CHP Maltepe İlçe Başkan Yardımcısı Umut Karagöz'ün 23 yaşındaki bir genç kıza cinsel saldırıda bulunduğunun ortaya çıkması ve Karagöz'ün tutuklanmasıyla patlak veren CHP'deki taciz, tecavüz vakaları gündeme bomba gibi düştü. Birçok olayda olduğu gibi bu olay da CHP İstanbul İl Başkan Canan Kaftancıoğlu'nun talimatıyla gizlenmeye çalışıldı ancak jet hızıyla hazırlanan iddianame ve akabinde Karagöz'ün tutuklanmasıyla olay gizlenemedi. Peş peşe gündeme gelen ve her biri büyük bir rezalet örneği olan olaylarla ilgili CHP'li yöneticilerin, CHP'li kadınların tutumu ise ayrı bir tartışma konusu oldu. CHP İstanbul Kadın Kolları Başkan Yardımcısı Nesime Sağlam'ın teşkilatta yaşanan taciz iddialarına karşı tepki vermek bir yana sosyal medyada alaycı bir tutumla adeta dalga geçmesi akıllara durgunluk vermişti. Zira Sağlam'ın bu tepkisi dışında kimseden ses seda çıkmıyor.

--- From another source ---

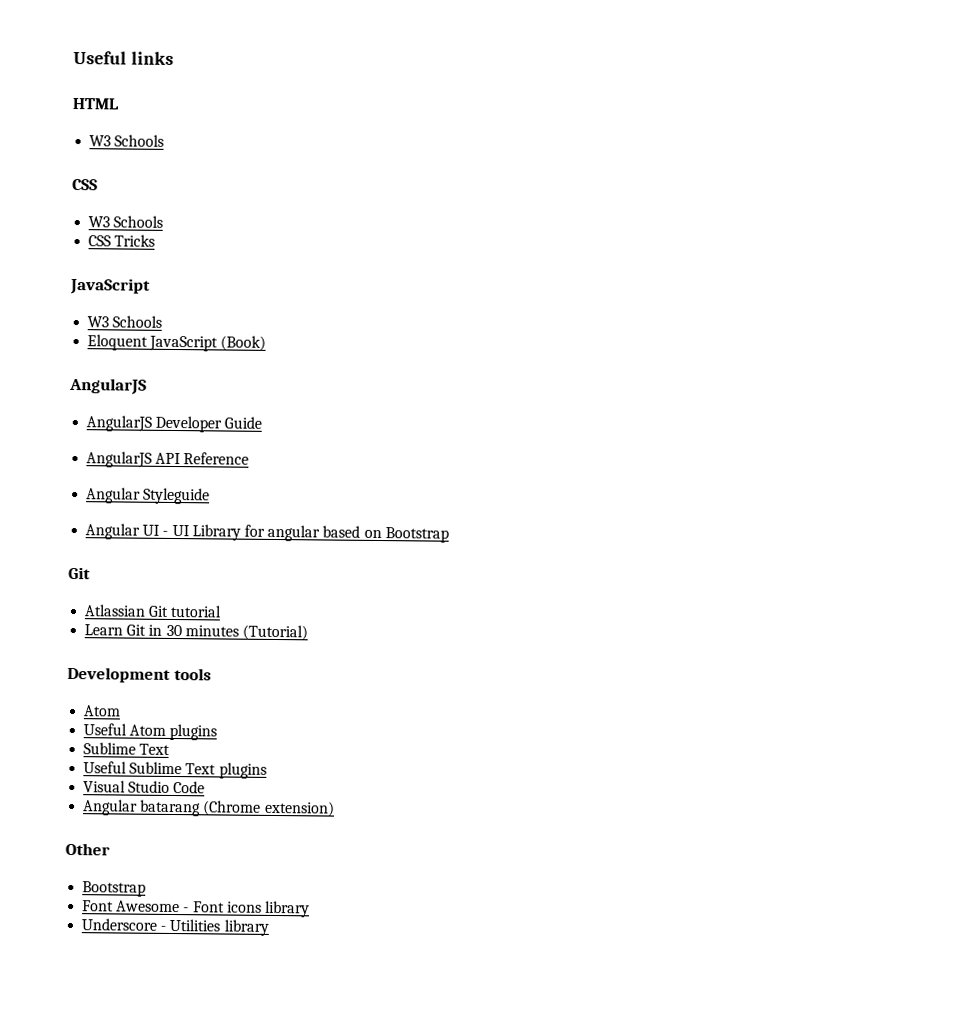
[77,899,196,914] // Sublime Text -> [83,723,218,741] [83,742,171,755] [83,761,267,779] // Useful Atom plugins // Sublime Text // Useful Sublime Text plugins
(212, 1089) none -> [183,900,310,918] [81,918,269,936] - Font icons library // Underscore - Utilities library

CHP'deki taciz ve tecavüz skandallarında son durum ne? CHP'liler neden sessiz? | Video
KEMAL KILIÇDAROĞLU SUS PUS
Tüm Türkiye'nin CHP'deki taciz ve tecavüz skandallarını konuştuğu bugünlerde CHP Genel Başkan Kemal Kılıçdaroğlu, partisinin kadın kollarınca düzenlenen "Yaşamhak Projesi" tanıtımına katıldı. Kılıçdaroğlu bu programda kadınlara vaatler sundu, birçok konuda çağrıda bulundu ama partisindeki bu skandalla ilgili tek laf etmedi.
"İNSANLIĞA VE ADALET DUYGUSUNA İHANETTİR"
Toplumun her kesiminden eleştirilerin geldiği ve tepki gösterdiği CHP'deki taciz ve tecavüz skandallarına ve partili yöneticilerin, CHP'li kadınların sessizliğine dikkat çekerek tepki gösteren Kadın ve Demokrasi Derneği Başkanı Dr. Saliha Okur Gümrükçüoğlu, "Taciz ve tecavüz insanlık onurunu ayaklar altına alan en ağır suçlardan biridir. Bu suçu işleyenler de toplum vicdanında mahkum olurlar. Bizim kültürümüz ve inancımız böyle suçların örtbas edilmesine, görmezden gelinmesine ve hatta aklanmaya çalışılmasına asla izin vermez!" dedi.
Sabah.com.tr'ye açıklama yapan Gümrükçüoğlu, açıklamasında şunları kaydetti:
Mağdurun kimliği ya da suçlunun konumu da işlenen suçu hafifletemez. İnsana yakışan hakikatin yanında, haksızlığın karşısında durmaktır. Bu olayda da, bir siyasi parti yöneticisinin bir kadına karşı işlediği ağır bir suç söz konusudur. Sessiz kalarak, siyasi kaygılarla suçu örtbas etmeye çalışmak her şeyden önce insanlığa ve adalet duygusuna karşı yapılmış bir ihanettir.